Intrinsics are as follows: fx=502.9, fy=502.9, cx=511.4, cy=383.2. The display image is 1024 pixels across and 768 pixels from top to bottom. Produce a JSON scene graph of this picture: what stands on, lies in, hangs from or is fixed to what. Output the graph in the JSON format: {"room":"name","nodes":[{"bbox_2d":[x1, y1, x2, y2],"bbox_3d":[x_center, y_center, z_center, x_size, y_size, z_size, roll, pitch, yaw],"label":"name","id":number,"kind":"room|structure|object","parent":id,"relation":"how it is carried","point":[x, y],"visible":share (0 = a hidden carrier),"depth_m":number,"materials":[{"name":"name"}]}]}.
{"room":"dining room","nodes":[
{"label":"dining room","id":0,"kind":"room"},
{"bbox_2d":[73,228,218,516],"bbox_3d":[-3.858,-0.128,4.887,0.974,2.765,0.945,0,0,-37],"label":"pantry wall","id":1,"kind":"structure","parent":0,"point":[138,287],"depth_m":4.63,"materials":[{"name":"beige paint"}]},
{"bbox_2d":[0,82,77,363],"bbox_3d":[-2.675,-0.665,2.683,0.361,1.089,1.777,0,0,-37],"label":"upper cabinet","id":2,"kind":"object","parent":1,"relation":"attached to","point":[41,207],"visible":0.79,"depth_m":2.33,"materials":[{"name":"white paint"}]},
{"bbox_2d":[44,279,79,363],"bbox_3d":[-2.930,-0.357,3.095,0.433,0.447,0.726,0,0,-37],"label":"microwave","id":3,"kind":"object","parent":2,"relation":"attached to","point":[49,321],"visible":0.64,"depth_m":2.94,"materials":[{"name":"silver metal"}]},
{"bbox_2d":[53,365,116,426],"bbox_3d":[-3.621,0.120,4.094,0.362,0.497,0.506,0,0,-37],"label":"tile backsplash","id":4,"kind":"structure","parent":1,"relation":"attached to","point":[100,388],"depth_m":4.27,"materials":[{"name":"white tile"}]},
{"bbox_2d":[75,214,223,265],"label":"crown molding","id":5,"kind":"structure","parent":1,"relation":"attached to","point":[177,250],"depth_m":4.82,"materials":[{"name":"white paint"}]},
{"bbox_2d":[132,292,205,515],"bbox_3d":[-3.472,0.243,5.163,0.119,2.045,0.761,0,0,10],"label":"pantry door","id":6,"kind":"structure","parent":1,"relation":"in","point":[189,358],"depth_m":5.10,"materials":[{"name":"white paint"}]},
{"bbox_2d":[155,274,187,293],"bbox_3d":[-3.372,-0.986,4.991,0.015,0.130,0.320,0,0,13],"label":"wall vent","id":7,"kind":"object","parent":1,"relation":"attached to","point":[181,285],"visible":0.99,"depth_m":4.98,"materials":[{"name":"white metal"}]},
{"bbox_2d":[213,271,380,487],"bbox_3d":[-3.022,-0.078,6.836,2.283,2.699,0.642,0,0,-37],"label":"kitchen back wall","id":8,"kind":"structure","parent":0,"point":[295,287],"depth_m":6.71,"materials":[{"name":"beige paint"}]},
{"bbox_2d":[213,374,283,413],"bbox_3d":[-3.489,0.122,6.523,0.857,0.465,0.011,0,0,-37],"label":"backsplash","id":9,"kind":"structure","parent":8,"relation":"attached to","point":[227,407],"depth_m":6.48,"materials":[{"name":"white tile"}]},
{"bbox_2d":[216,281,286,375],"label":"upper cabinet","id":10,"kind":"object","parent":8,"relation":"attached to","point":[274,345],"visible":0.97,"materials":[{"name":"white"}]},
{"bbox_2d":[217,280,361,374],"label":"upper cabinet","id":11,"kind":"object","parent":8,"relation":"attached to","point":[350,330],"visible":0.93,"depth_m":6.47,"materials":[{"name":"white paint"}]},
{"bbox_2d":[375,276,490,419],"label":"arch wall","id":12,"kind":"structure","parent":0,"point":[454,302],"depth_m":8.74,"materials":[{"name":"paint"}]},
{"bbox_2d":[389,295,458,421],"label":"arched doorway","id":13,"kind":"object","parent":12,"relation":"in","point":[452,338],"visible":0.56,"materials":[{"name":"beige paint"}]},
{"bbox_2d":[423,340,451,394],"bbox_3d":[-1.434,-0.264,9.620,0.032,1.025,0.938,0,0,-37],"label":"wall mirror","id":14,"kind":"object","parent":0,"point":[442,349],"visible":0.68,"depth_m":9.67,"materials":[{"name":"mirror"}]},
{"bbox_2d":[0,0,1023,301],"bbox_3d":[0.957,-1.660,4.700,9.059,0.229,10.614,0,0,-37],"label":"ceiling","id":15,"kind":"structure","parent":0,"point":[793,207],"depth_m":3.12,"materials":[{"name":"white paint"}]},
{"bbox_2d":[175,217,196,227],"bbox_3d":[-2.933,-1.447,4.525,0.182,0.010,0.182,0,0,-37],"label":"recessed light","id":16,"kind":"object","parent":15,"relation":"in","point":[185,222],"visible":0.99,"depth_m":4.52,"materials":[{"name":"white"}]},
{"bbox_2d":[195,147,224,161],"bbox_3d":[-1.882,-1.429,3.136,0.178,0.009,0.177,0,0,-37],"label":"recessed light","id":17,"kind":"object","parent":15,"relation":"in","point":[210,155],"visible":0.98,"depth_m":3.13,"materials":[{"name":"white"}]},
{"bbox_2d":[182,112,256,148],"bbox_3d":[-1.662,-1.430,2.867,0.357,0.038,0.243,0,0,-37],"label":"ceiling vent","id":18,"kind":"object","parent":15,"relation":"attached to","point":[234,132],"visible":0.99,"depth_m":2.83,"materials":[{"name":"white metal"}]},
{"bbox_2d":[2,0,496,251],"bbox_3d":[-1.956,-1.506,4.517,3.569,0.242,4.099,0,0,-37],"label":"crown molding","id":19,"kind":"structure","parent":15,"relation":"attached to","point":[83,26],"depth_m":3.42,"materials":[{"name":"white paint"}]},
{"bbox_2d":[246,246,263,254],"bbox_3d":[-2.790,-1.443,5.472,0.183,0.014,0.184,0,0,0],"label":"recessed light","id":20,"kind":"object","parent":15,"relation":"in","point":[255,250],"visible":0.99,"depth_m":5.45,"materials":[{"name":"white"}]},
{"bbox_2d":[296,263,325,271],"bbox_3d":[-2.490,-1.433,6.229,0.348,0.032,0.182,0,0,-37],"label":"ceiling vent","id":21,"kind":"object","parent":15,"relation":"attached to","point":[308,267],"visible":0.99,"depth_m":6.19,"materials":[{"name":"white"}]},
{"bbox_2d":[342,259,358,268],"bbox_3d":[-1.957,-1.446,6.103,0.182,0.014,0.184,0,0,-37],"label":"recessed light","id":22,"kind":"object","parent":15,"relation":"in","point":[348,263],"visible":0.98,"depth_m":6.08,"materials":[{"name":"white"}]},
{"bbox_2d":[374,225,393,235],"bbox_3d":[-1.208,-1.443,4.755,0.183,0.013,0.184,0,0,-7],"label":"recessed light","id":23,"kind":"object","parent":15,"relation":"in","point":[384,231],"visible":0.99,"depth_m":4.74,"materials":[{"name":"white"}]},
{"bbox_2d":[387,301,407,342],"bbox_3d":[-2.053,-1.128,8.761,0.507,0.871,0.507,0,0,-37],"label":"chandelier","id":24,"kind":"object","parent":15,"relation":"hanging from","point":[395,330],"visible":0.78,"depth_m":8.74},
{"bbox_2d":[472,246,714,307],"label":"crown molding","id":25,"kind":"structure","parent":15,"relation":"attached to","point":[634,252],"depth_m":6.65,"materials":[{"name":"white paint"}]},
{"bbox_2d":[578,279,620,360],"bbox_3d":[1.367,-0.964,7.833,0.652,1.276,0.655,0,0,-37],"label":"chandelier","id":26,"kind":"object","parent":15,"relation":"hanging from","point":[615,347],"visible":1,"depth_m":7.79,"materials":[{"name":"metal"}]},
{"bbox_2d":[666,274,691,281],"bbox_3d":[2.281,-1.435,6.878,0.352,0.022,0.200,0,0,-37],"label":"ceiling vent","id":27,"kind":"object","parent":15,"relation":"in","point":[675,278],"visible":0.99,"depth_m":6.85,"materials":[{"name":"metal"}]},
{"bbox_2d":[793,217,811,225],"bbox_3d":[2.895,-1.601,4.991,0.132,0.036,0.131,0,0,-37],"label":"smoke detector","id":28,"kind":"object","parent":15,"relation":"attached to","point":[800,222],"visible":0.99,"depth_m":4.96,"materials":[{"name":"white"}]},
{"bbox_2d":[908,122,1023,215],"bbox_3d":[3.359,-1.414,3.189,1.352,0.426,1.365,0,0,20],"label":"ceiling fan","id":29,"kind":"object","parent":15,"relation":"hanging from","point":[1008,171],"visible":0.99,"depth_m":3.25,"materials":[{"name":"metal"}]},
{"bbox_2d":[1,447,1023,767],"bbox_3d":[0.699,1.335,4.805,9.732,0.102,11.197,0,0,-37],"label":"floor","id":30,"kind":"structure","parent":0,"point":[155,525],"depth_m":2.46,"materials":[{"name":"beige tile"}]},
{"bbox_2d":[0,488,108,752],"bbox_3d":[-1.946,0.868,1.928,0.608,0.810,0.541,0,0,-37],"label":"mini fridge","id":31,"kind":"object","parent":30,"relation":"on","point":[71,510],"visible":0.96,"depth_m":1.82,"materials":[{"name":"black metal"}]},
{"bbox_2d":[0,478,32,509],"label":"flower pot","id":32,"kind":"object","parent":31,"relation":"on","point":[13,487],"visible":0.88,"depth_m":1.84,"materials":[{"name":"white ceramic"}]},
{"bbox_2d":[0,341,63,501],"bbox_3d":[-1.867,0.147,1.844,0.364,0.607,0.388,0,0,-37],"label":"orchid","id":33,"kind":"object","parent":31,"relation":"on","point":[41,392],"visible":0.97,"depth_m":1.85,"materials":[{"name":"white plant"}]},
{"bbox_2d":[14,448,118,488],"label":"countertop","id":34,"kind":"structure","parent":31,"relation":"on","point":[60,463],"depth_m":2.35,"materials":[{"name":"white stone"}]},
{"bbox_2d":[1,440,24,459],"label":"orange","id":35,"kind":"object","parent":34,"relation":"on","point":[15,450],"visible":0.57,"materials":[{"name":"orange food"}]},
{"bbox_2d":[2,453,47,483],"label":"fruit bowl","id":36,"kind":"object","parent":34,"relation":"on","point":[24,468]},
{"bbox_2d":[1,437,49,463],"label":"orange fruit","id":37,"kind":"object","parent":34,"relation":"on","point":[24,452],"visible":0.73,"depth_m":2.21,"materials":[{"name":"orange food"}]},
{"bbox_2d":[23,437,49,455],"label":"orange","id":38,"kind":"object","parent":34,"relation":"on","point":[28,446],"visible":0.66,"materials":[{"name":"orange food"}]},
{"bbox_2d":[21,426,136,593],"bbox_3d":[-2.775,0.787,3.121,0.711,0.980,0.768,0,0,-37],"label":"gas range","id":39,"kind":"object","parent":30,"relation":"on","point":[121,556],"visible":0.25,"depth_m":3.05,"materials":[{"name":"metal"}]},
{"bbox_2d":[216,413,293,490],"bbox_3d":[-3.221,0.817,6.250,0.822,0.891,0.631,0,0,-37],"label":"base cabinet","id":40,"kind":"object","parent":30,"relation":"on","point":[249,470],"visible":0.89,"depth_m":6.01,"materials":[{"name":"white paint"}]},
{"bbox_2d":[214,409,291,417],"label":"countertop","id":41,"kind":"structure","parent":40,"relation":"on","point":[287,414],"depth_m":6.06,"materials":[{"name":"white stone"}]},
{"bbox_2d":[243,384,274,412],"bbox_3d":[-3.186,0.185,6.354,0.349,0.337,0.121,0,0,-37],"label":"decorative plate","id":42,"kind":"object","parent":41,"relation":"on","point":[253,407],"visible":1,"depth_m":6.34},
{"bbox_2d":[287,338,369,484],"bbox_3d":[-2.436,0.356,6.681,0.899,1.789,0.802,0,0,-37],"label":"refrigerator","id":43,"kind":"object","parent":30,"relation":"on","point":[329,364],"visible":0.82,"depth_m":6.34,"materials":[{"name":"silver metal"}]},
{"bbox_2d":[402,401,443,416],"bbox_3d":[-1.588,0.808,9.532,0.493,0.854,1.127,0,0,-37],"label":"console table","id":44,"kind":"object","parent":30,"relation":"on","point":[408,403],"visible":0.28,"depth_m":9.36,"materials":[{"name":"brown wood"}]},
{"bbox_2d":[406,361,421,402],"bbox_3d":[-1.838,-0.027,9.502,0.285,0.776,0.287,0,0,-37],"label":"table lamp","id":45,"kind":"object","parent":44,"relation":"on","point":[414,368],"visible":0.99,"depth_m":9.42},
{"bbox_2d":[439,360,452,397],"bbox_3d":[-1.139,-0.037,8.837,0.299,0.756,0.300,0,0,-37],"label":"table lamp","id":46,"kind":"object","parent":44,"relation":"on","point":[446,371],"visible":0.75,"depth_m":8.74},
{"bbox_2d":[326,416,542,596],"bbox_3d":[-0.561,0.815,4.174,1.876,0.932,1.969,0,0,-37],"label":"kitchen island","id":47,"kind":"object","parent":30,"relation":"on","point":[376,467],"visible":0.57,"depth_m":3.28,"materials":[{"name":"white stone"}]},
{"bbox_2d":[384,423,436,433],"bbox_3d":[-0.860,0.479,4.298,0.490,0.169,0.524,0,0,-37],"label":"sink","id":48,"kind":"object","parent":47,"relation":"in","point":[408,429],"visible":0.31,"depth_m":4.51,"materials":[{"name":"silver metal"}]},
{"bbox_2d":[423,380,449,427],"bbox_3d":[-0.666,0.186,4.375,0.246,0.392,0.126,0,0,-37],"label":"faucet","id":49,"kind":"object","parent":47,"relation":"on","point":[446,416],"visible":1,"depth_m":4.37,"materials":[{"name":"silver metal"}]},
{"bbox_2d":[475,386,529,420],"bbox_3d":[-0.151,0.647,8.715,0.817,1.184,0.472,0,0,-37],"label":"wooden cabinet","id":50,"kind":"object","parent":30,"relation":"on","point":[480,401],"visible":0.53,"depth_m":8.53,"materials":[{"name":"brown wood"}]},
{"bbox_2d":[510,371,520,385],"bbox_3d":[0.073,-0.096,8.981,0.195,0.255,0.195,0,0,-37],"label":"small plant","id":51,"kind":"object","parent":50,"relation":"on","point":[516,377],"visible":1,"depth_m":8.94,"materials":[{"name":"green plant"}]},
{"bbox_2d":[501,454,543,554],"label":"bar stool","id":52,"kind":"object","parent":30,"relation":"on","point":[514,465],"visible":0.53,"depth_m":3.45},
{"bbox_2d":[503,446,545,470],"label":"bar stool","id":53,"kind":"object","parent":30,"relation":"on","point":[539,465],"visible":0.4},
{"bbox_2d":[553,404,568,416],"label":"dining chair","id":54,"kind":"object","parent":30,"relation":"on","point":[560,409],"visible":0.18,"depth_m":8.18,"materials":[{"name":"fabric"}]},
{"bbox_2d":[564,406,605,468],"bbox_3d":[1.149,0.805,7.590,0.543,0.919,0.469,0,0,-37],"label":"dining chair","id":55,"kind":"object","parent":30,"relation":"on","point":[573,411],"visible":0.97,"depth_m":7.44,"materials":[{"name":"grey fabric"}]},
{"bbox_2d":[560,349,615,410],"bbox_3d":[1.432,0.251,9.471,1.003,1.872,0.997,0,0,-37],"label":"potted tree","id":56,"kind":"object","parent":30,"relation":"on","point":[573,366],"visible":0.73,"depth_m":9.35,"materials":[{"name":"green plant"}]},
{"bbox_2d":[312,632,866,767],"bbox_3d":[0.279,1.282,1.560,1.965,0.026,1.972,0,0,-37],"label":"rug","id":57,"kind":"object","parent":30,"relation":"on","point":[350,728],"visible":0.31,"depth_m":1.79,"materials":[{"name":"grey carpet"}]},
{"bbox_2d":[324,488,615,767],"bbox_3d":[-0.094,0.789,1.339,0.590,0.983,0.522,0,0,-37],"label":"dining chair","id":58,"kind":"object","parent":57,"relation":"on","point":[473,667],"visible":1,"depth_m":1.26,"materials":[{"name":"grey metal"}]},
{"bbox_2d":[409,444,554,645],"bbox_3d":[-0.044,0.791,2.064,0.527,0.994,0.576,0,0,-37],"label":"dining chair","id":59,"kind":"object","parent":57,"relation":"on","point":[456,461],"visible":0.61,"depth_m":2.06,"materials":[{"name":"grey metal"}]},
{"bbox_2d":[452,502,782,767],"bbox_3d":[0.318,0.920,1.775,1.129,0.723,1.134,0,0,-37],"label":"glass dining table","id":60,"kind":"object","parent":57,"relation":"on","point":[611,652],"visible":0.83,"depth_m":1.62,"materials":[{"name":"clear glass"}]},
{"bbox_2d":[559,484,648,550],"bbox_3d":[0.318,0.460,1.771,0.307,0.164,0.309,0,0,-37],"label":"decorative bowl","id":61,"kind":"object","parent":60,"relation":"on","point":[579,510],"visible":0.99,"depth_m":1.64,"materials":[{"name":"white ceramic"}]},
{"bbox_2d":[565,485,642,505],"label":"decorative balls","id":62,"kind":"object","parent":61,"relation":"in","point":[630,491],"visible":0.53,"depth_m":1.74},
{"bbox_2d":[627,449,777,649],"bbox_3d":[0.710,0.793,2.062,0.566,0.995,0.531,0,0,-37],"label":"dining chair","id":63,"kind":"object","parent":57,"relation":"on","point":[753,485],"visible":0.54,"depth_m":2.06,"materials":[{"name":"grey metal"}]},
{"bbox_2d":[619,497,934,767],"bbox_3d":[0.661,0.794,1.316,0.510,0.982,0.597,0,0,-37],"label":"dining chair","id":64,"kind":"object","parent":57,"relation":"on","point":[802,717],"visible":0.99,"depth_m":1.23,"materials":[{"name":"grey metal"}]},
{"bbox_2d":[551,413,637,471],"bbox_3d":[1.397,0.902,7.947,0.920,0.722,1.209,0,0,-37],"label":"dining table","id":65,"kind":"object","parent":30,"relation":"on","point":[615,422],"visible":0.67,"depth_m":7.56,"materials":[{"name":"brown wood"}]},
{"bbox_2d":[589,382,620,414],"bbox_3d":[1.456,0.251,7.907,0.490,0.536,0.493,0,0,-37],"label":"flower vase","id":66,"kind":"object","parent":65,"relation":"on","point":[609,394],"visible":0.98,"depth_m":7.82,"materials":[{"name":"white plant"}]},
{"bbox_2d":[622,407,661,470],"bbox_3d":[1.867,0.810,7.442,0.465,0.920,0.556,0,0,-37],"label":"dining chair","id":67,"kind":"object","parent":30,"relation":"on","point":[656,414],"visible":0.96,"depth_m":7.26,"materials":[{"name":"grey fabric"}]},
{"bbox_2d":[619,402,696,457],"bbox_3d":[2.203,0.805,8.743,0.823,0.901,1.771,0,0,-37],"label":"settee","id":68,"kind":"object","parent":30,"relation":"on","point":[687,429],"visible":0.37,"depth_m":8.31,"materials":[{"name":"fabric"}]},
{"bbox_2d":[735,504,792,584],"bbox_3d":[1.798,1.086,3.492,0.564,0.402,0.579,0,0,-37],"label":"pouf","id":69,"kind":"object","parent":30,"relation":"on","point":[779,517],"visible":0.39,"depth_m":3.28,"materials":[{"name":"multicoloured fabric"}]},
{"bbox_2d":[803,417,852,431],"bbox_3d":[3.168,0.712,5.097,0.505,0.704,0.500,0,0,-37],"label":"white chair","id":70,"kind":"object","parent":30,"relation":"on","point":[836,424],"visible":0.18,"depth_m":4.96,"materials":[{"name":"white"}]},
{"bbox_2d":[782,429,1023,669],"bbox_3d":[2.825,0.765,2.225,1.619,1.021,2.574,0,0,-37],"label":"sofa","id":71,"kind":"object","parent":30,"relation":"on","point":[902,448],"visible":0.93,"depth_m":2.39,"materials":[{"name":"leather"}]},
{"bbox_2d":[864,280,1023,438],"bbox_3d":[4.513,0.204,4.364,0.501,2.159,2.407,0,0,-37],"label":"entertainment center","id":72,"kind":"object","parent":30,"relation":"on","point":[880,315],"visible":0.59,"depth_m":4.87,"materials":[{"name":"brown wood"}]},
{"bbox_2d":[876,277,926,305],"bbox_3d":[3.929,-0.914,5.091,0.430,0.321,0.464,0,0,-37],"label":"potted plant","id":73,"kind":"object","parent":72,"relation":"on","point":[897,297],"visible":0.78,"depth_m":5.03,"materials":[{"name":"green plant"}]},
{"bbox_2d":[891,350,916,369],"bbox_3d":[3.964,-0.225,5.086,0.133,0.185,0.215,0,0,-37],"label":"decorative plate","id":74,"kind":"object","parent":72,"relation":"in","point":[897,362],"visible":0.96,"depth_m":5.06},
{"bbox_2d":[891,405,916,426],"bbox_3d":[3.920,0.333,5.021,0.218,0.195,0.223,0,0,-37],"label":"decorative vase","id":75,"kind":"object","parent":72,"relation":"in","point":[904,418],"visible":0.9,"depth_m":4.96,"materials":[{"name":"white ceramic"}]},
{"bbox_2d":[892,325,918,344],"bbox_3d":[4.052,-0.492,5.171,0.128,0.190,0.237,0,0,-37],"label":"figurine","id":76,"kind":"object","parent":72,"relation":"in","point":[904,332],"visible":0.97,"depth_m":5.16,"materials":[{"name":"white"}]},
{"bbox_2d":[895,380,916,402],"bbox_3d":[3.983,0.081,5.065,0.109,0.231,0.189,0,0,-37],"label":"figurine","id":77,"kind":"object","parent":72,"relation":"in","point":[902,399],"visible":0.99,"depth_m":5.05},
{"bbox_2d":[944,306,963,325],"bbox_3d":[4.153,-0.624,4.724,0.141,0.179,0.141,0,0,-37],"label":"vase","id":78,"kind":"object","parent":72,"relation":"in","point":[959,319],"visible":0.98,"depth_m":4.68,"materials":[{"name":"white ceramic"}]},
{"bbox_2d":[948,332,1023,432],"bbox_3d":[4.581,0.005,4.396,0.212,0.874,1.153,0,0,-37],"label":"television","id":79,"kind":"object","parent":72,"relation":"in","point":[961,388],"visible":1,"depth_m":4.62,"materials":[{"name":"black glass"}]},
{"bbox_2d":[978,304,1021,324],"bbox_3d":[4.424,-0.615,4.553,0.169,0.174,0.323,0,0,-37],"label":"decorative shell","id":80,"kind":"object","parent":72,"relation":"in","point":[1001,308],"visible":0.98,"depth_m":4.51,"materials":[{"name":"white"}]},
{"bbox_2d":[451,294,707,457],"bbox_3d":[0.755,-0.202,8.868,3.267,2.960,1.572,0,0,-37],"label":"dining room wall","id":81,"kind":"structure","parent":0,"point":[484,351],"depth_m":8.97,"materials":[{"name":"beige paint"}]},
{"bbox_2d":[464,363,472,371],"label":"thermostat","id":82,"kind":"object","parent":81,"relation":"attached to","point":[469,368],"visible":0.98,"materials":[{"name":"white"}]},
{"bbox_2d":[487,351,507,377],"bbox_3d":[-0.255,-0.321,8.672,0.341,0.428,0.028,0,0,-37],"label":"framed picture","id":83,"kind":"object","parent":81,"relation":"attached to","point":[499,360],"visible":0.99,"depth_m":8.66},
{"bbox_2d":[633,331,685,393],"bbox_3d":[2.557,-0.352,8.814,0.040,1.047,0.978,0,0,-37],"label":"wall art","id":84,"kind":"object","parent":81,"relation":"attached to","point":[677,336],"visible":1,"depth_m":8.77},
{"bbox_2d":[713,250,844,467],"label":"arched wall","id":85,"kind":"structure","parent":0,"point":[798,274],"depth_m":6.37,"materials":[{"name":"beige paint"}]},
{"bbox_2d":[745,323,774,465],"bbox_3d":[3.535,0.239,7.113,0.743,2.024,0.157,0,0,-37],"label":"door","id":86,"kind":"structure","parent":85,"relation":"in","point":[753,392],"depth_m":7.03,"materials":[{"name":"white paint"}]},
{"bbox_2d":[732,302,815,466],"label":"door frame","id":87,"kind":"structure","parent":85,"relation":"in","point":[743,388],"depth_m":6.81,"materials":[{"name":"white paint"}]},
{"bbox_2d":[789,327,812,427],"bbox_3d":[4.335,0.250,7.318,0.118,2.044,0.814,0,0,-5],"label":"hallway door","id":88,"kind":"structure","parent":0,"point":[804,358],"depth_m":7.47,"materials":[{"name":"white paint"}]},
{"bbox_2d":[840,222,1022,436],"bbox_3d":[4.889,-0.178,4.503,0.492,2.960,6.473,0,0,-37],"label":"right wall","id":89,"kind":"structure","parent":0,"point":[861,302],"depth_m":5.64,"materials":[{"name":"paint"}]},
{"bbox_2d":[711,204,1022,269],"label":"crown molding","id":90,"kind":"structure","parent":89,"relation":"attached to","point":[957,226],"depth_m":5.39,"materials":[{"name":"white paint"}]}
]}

· · · · · · ·

→ Problem to solve:
Within the material above, find every line containing the word "plant" and copy it.

→ Task response:
{"bbox_2d":[0,341,63,501],"bbox_3d":[-1.867,0.147,1.844,0.364,0.607,0.388,0,0,-37],"label":"orchid","id":33,"kind":"object","parent":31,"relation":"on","point":[41,392],"visible":0.97,"depth_m":1.85,"materials":[{"name":"white plant"}]},
{"bbox_2d":[510,371,520,385],"bbox_3d":[0.073,-0.096,8.981,0.195,0.255,0.195,0,0,-37],"label":"small plant","id":51,"kind":"object","parent":50,"relation":"on","point":[516,377],"visible":1,"depth_m":8.94,"materials":[{"name":"green plant"}]},
{"bbox_2d":[560,349,615,410],"bbox_3d":[1.432,0.251,9.471,1.003,1.872,0.997,0,0,-37],"label":"potted tree","id":56,"kind":"object","parent":30,"relation":"on","point":[573,366],"visible":0.73,"depth_m":9.35,"materials":[{"name":"green plant"}]},
{"bbox_2d":[589,382,620,414],"bbox_3d":[1.456,0.251,7.907,0.490,0.536,0.493,0,0,-37],"label":"flower vase","id":66,"kind":"object","parent":65,"relation":"on","point":[609,394],"visible":0.98,"depth_m":7.82,"materials":[{"name":"white plant"}]},
{"bbox_2d":[876,277,926,305],"bbox_3d":[3.929,-0.914,5.091,0.430,0.321,0.464,0,0,-37],"label":"potted plant","id":73,"kind":"object","parent":72,"relation":"on","point":[897,297],"visible":0.78,"depth_m":5.03,"materials":[{"name":"green plant"}]},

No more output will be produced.